Colonialismo renovado
Resguardadas as peculiaridades de cada época, o empreendimento REDD em Portel nos remete aos primórdios da colonização europeia no Brasil. A diferença é que, hoje, em vez de espelhinhos e adornos, os empreendedores estrangeiros que desembarcam em Portel seduzem a população local com fogões, cestas básicas e com ajuda para obter o CAR – que é, de fato, um documento exigido pela legislação brasileira, mas, mais do que isso, é um documento fundamental para os proponentes implementarem seu projeto REDD e se apropriarem da riqueza produzida nessas terras. O produto valioso a ser extraído e comercializado no norte global não é mais o pau-brasil, e sim o crédito de carbono, uma mercadoria inimaginavelmente mais abstrata. Os colonizadores, antes autoconsiderados portadores e difusores da civilidade, se apresentam agora como salvadores da floresta e bastiões da mitigação dos impactos da crise climática – um problema que eles mesmos criaram.
Eficácia e ilusão
Por fim, o empreendimento em Portel corrobora o fato de que o mecanismo REDD pode ser bastante eficaz... para alguns: eficaz na apropriação de terras de floresta por interesses privados; eficaz em ‘produzir’ uma mercadoria invisível em alta quantidade; eficaz em garantir lucros a investidores estrangeiros; eficaz em garantir a maquiagem verde de grandes empresas compradoras de créditos de carbono. Entretanto, em termos de capacidade de enfrentamento à crise climática, a iniciativa em Portel não revela nada de novo: o mecanismo REDD e os mercados de carbono continuam se mostrando uma grande ilusão que, a fim e ao cabo, contribui no sentido oposto do objetivo que justificou sua criação. Enquanto isso, comunidades que dependem das florestas seguem, ainda que sem saber, tendo seus diretos violados e sua autodeterminação comprometida.
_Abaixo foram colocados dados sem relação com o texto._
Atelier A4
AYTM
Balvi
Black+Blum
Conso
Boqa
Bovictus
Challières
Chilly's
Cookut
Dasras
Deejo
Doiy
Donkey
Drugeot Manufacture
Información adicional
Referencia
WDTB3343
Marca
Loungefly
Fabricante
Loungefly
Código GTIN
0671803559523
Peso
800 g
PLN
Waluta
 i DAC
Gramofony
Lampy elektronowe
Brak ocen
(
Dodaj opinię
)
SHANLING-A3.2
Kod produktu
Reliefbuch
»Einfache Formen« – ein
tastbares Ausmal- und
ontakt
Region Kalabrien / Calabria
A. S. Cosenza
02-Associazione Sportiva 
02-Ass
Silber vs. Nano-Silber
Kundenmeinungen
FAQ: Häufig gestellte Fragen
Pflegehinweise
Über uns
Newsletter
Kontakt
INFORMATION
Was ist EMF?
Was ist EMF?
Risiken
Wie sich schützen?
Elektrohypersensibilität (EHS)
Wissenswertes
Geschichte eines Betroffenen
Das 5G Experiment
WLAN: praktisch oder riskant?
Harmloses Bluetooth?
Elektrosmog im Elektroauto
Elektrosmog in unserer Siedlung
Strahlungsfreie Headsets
Movimento Mundial pelas Florestas Tropicais (WRM)
Os fatos sobre a iniciativa REDD em Portel apresentados neste breve artigo, assim como outros problemas que permeiam o caso, podem ser verificados com maior detalhamento no relatório ‘Neocolonialismo na Amazônia: Projetos REDD em Portel, Brasil’ do WRM.
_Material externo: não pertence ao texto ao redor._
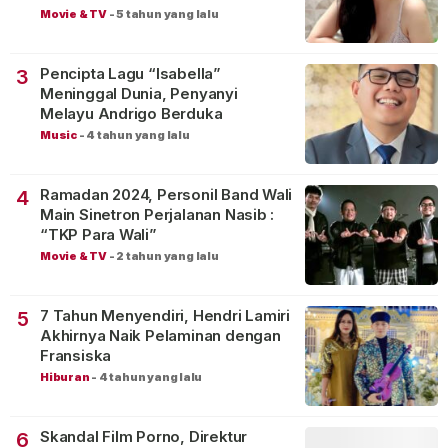
Movie & TV
-
5 tahun yang lalu
Pencipta Lagu “Isabella”
3
Meninggal Dunia, Penyanyi
Melayu Andrigo Berduka
Music
-
4 tahun yang lalu
Ramadan 2024, Personil Band Wali
4
Main Sinetron Perjalanan Nasib :
“TKP Para Wali”
Movie & TV
-
2 tahun yang lalu
7 Tahun Menyendiri, Hendri Lamiri
5
Akhirnya Naik Pelaminan dengan
Fransiska
Hiburan
-
4 tahun yang lalu
Skandal Film Porno, Direktur
6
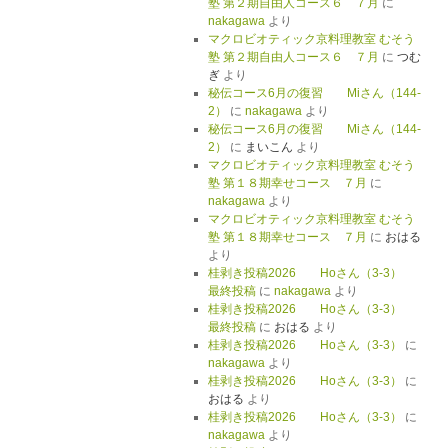
塾 第２期自由人コース６ ７月
に
nakagawa
より
マクロビオティック京料理教室 むそう
塾 第２期自由人コース６ ７月
に
つむ
ぎ
より
秘伝コース6月の復習 Miさん（144-
2）
に
nakagawa
より
秘伝コース6月の復習 Miさん（144-
2）
に
まいこん
より
マクロビオティック京料理教室 むそう
塾 第１８期幸せコース ７月
に
nakagawa
より
マクロビオティック京料理教室 むそう
塾 第１８期幸せコース ７月
に
おはる
より
桂剥き投稿2026 Hoさん（3-3）
最終投稿
に
nakagawa
より
桂剥き投稿2026 Hoさん（3-3）
最終投稿
に
おはる
より
桂剥き投稿2026 Hoさん（3-3）
に
nakagawa
より
桂剥き投稿2026 Hoさん（3-3）
に
おはる
より
桂剥き投稿2026 Hoさん（3-3）
に
nakagawa
より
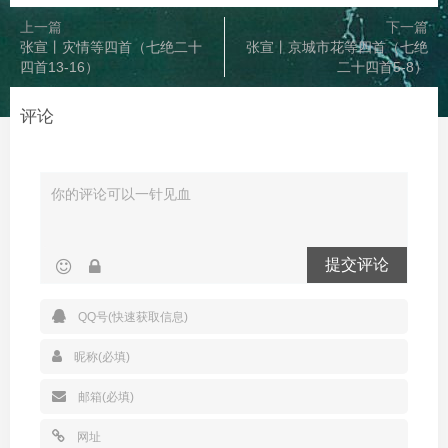
上一篇
下一篇
张宣丨灾情等四首（七绝二十
张宣丨京城市花等四首（七绝
四首13-16）
二十四首5-8）
评论
提交评论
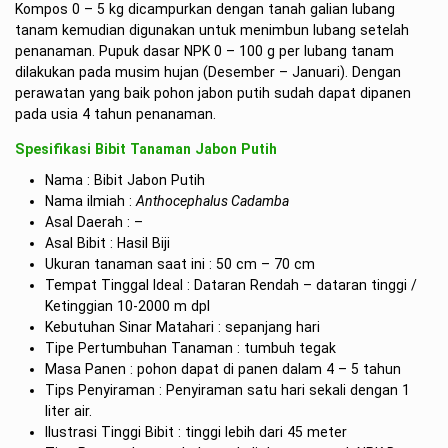
Kompos 0 – 5 kg dicampurkan dengan tanah galian lubang
tanam kemudian digunakan untuk menimbun lubang setelah
penanaman. Pupuk dasar NPK 0 – 100 g per lubang tanam
dilakukan pada musim hujan (Desember – Januari). Dengan
perawatan yang baik pohon jabon putih sudah dapat dipanen
pada usia 4 tahun penanaman.
Spesifikasi Bibit Tanaman Jabon Putih
Nama : Bibit Jabon Putih
Nama ilmiah :
Anthocephalus Cadamba
Asal Daerah : –
Asal Bibit : Hasil Biji
Ukuran tanaman saat ini : 50 cm – 70 cm
Tempat Tinggal Ideal : Dataran Rendah – dataran tinggi /
Ketinggian 10-2000 m dpl
Kebutuhan Sinar Matahari : sepanjang hari
Tipe Pertumbuhan Tanaman : tumbuh tegak
Masa Panen : pohon dapat di panen dalam 4 – 5 tahun
Tips Penyiraman : Penyiraman satu hari sekali dengan 1
liter air.
Ilustrasi Tinggi Bibit : tinggi lebih dari 45 meter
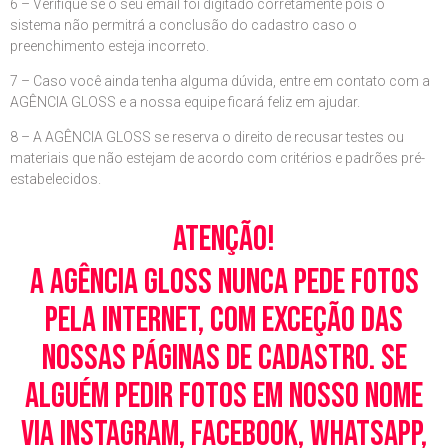
6 – Verifique se o seu email foi digitado corretamente pois o
sistema não permitrá a conclusão do cadastro caso o
preenchimento esteja incorreto.
7 – Caso você ainda tenha alguma dúvida, entre em contato com a
AGÊNCIA GLOSS e a nossa equipe ficará feliz em ajudar.
8 – A AGÊNCIA GLOSS se reserva o direito de recusar testes ou
materiais que não estejam de acordo com critérios e padrões pré-
estabelecidos.
Atenção!
A Agência Gloss nunca pede fotos
pela Internet, com exceção das
nossas páginas de cadastro. Se
alguém pedir fotos em nosso nome
via Instagram, Facebook, WhatsApp,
(1) WRM, Neocolonialismo na Amazônia: Projetos REDD em Portel, Brasil, Novembro 2022.
(2) Equivalente a 23 milhões de toneladas de carbono que supostamente teriam sido lançados à atmosfera na ausência dos projetos.
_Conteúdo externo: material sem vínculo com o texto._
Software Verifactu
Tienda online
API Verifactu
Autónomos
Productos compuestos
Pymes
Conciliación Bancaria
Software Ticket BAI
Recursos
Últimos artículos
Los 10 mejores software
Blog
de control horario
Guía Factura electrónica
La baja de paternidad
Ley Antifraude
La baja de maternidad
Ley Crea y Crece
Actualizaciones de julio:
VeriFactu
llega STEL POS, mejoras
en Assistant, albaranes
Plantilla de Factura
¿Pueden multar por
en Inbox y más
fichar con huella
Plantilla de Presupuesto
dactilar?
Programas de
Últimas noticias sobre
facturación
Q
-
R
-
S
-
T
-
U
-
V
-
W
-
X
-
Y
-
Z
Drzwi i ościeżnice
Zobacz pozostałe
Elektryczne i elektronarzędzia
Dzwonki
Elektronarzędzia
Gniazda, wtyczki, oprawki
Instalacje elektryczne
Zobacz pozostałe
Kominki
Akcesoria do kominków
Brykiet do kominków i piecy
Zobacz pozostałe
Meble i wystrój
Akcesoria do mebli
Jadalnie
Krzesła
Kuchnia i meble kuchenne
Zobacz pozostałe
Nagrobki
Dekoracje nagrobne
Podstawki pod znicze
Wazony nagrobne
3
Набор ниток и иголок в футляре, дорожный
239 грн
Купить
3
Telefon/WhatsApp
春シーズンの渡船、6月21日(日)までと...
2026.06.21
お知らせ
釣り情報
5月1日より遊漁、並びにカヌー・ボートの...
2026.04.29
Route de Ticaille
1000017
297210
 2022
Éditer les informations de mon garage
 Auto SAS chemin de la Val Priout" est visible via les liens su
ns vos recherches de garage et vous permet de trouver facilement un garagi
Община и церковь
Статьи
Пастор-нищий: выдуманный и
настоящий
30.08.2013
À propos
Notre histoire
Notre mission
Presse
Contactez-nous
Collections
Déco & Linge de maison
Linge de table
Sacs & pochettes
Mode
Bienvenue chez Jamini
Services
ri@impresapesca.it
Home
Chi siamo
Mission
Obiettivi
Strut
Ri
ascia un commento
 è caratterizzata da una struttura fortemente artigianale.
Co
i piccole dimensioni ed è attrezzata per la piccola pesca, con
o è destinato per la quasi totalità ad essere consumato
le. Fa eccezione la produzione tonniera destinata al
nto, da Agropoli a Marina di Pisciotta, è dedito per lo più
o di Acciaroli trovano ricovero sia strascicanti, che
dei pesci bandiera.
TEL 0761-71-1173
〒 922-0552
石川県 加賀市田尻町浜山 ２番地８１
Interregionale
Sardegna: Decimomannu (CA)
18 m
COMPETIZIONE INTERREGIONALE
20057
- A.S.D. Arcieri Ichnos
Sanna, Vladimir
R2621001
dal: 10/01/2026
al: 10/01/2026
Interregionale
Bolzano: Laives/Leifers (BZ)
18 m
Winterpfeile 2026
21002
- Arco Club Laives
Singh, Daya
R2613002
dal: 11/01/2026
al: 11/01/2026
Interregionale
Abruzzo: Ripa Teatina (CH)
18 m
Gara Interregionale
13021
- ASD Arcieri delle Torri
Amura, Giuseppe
(3) Para entender melhor como são feitas essas previsões é possível consultar a publicação do WRM “10 alertas sobre REDD para comunidades”, disponível aqui.
(4) PNAS, Overstated carbon emission reductions from voluntary REDD+ projects in the Brazilian Amazon, 2022.
(5) The Guardian, Carbon offsets used by major airlines based on flawed system, warn experts, 2021.
(6) WRM, Todo o carbono é igual? Carbono fóssil, violência e poder, 2022.
(7) O termo ‘ribeirinhos’ diz respeito à população tradicional que habita a margem dos rios, tendo a pesca, o extrativismo de frutas e a agricultura de subsistência como atividades econômicas principais.